Governor Richard Riley did not want to raise the sales tax in South Carolina. When he first proposed an education reform package in 1983, he avoided a sales tax, blowing that the poor were already paying twice as much of their incomes in taxes as the wealthy.

Instead, Riley anchored his reform to a more progressive plan that would shift more of the tax burden to the wealthy. The plan flopped: Business interests dug in their heels, and voters said it was too complicated.
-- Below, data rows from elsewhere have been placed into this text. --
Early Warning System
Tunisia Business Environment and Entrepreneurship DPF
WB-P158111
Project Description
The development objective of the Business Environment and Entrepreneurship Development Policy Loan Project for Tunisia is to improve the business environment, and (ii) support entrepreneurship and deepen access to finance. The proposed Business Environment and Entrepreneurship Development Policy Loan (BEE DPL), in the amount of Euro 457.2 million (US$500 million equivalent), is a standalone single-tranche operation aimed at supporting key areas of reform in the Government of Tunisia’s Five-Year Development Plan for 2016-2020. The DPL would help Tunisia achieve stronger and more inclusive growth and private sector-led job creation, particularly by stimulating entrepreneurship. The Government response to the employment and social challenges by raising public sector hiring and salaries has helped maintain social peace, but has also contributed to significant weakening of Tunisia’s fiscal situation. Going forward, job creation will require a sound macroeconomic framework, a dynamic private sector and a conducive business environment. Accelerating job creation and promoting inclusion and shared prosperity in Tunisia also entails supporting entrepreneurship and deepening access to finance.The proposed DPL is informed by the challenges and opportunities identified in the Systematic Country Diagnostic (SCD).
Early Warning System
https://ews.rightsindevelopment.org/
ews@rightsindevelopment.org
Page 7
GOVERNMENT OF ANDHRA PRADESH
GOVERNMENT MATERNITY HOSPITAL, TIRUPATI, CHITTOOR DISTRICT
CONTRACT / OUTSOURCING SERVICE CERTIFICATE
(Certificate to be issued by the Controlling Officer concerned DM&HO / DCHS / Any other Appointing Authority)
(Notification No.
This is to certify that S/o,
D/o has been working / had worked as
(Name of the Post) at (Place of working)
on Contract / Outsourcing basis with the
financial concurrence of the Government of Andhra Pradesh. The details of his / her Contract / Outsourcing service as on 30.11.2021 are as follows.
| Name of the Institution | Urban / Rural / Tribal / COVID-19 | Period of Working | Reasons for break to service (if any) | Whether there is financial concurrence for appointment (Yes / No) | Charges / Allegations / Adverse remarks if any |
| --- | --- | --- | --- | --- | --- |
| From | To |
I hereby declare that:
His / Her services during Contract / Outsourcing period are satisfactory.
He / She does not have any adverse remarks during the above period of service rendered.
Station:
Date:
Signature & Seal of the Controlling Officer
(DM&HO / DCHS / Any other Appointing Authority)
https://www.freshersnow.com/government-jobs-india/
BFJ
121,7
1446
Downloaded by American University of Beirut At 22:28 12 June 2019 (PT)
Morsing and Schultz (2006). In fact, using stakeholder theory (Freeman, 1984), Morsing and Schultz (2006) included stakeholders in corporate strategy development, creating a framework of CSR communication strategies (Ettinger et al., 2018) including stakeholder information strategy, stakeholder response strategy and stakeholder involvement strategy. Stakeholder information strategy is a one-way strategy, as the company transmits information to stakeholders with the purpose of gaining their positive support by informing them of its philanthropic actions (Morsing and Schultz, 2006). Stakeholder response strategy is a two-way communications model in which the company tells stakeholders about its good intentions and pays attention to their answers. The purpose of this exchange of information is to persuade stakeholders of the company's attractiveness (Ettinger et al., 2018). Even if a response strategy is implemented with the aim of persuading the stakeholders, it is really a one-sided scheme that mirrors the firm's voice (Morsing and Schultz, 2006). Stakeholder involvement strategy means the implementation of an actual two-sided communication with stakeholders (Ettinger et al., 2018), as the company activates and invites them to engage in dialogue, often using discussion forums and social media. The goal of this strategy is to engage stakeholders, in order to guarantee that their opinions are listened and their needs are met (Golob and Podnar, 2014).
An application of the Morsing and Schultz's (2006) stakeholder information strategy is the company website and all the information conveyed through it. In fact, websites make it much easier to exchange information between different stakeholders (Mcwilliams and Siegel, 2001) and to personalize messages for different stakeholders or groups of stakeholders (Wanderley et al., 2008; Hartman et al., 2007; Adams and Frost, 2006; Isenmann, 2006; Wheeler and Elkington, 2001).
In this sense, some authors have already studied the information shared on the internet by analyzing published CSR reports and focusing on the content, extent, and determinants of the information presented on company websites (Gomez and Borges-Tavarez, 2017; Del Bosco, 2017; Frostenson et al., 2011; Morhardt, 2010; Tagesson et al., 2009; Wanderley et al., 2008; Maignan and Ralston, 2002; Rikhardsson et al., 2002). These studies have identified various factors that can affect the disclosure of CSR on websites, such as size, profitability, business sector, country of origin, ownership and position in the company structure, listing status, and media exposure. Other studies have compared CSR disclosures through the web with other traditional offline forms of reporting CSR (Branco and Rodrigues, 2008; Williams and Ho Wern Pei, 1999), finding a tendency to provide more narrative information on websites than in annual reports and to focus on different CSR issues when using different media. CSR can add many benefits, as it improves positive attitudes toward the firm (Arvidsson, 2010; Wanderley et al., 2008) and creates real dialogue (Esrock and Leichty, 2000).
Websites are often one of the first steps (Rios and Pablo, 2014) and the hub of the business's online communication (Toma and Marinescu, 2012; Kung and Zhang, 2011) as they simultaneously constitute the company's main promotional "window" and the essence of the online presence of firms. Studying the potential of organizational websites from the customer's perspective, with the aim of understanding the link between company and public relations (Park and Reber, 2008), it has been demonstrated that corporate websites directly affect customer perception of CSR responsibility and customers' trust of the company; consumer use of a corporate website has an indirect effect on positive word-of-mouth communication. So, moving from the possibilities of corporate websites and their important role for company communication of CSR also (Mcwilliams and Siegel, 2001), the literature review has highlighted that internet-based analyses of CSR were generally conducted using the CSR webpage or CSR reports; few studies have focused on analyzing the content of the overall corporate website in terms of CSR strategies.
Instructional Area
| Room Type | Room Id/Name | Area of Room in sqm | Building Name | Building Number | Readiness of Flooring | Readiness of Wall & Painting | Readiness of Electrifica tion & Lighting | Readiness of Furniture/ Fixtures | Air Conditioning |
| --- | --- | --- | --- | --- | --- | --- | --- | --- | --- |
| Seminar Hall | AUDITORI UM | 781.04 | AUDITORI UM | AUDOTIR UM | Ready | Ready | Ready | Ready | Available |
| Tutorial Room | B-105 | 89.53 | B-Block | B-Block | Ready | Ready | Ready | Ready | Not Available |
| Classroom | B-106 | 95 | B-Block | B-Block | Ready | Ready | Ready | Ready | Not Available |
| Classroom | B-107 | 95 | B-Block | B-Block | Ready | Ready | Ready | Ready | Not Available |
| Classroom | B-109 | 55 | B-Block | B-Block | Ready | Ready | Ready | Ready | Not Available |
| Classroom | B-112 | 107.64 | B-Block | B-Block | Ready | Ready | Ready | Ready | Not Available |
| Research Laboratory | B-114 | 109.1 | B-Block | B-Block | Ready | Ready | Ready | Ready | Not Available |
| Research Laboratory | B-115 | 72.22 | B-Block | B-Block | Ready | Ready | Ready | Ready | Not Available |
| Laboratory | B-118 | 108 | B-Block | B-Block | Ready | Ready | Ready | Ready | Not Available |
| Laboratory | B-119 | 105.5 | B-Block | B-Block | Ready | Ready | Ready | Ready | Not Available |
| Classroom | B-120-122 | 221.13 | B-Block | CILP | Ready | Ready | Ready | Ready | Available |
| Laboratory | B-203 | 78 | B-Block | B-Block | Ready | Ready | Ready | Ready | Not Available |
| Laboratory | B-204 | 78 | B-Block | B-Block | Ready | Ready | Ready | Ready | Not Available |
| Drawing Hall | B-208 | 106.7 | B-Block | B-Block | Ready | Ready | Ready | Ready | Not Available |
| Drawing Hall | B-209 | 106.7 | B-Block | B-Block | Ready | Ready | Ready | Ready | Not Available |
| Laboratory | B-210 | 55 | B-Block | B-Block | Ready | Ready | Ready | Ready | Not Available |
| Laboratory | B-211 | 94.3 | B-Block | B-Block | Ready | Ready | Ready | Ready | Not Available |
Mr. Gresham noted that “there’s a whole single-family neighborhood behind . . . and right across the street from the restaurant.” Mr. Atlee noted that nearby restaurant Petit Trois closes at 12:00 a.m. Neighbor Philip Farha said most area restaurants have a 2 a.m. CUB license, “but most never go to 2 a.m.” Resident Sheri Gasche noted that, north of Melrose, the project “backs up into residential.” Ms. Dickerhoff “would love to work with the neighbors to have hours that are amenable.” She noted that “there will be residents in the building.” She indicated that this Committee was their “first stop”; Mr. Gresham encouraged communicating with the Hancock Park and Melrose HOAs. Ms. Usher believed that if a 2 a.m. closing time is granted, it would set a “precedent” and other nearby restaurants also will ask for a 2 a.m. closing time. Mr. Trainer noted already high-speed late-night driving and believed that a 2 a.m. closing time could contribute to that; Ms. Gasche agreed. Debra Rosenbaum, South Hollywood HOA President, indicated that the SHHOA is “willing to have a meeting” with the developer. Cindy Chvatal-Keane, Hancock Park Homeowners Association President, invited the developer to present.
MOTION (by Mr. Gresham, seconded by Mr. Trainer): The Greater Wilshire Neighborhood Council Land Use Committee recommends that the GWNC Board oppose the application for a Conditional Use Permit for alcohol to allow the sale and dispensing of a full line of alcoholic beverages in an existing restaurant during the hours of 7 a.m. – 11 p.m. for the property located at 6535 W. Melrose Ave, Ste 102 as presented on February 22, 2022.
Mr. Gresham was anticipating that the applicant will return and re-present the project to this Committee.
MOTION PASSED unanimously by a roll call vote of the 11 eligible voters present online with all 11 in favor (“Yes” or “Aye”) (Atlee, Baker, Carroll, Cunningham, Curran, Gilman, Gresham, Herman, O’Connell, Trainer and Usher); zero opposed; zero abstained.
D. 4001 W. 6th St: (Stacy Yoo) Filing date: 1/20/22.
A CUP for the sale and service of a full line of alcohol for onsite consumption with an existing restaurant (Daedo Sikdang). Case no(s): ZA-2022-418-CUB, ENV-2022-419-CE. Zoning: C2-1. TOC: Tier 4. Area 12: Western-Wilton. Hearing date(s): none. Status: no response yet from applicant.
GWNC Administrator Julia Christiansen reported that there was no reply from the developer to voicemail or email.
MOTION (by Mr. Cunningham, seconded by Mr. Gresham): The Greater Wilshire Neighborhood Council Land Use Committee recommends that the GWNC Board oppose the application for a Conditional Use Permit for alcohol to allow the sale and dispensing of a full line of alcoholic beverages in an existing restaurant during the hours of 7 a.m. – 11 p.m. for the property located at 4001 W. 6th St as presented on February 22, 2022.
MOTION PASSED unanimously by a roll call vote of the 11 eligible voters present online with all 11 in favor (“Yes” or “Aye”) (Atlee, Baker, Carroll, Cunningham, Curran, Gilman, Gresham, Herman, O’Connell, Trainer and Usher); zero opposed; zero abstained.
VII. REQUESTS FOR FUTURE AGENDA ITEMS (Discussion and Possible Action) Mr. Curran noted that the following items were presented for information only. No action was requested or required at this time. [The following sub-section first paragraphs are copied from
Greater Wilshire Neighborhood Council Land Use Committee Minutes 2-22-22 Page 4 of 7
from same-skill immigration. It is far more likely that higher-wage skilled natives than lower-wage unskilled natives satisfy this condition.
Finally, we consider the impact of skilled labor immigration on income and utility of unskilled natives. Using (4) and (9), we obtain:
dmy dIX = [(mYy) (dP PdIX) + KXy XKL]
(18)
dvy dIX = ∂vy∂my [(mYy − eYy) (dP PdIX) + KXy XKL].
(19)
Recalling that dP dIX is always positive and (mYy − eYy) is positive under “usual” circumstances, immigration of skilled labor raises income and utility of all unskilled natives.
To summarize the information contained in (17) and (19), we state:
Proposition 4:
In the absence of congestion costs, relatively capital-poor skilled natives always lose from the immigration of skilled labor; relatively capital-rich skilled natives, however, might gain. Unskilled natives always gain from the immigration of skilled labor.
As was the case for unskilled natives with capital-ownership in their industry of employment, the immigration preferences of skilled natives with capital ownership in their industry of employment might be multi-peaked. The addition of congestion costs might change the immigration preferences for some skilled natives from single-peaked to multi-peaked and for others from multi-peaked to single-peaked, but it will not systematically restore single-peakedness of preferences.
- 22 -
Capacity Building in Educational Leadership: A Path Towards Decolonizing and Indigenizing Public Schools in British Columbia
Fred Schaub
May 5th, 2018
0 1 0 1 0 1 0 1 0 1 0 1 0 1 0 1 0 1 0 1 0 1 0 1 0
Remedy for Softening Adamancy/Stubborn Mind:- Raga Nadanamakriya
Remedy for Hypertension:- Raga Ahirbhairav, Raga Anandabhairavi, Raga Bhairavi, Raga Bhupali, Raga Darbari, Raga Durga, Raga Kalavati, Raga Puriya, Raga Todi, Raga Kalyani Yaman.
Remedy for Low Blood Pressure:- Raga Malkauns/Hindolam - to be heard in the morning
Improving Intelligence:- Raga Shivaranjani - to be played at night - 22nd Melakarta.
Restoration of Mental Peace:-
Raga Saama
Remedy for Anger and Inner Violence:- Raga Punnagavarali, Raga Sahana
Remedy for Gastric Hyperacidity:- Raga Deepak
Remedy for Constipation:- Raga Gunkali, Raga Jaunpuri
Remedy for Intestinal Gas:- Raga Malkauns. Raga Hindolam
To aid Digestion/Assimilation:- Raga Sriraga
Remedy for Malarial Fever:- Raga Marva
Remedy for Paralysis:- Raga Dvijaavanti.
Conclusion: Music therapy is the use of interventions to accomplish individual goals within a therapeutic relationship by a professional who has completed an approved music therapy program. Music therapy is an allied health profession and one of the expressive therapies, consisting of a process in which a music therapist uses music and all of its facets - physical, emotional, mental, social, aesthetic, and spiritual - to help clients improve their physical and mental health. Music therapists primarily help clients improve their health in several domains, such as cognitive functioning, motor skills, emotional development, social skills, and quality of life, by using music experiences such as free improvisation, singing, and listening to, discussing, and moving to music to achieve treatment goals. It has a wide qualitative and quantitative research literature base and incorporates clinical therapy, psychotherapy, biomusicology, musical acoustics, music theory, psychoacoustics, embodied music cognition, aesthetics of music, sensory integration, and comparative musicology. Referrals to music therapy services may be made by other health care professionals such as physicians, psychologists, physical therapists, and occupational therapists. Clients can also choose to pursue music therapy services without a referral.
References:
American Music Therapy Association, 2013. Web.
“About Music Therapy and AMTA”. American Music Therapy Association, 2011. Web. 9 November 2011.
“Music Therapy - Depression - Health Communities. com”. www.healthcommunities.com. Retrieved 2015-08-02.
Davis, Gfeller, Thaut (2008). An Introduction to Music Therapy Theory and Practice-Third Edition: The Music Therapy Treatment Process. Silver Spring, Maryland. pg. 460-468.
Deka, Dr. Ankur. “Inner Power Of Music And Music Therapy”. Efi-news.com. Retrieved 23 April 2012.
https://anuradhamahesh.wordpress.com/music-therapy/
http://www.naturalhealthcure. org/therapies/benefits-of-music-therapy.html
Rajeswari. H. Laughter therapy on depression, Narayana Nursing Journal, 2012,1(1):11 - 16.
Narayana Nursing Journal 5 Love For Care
When Riley proposed a penny hike in the sales tax the following year, the education package passed easily.

The governor’s experience in South Carolina set the tone for other Southern states that passed tax increases in the last decade. Arkansas, Mississippi, Tennessee, and North Carolina funded their education reforms with penny hikes. Virginia opted for a half-cent increase, coupled with a 2.5-cent gas tax. Most recently, Georgia extended its sales tax to include food and drugs.

Steven Gold, a frequent advisor to tax reform commissions, understands the dilemma. He advises reformers to campaign for whatever taxes voters will support—not fair taxes that will go down in defeat. “Are you going to fight a two-front war?” Gold often asks organizers. “It can be hard enough to get a big tax increase passed, without insisting that it be an income tax.”

Many organizers have reluctantly agreed, opting for more money over fair taxes. Bill Emerson, who has been fighting for new school funds in Tennessee, supports a state income tax with a higher rate for wealthy taxpayers—but he admits educators will settle for more money any way they can get it. “If the legislature comes up with a revenue package, we will support it,” Emerson says. “Our position is so desperate, we will support any conceivable package. Even if the package includes a lottery, which I personally oppose, our group’s position is to support it.”

No one questions that the economic prosperity of the South in the next century depends on revenue to support its expanding needs. But the question still remains: Will the schools, water systems, and health clinics that the region so desperately needs be carved from the budgets of poor and middle-class families?

To those working to reform Southern taxes, the answer lies with the poor and middle class themselves. Zack Nauth, the Louisiana activist, stresses that only education can prevent unfair taxes. “Our lack of education has been used against us in the distribution of resources,” Nauth says. “You certainly can’t do anything if you don’t know what’s going on. What you don’t know will hurt you.”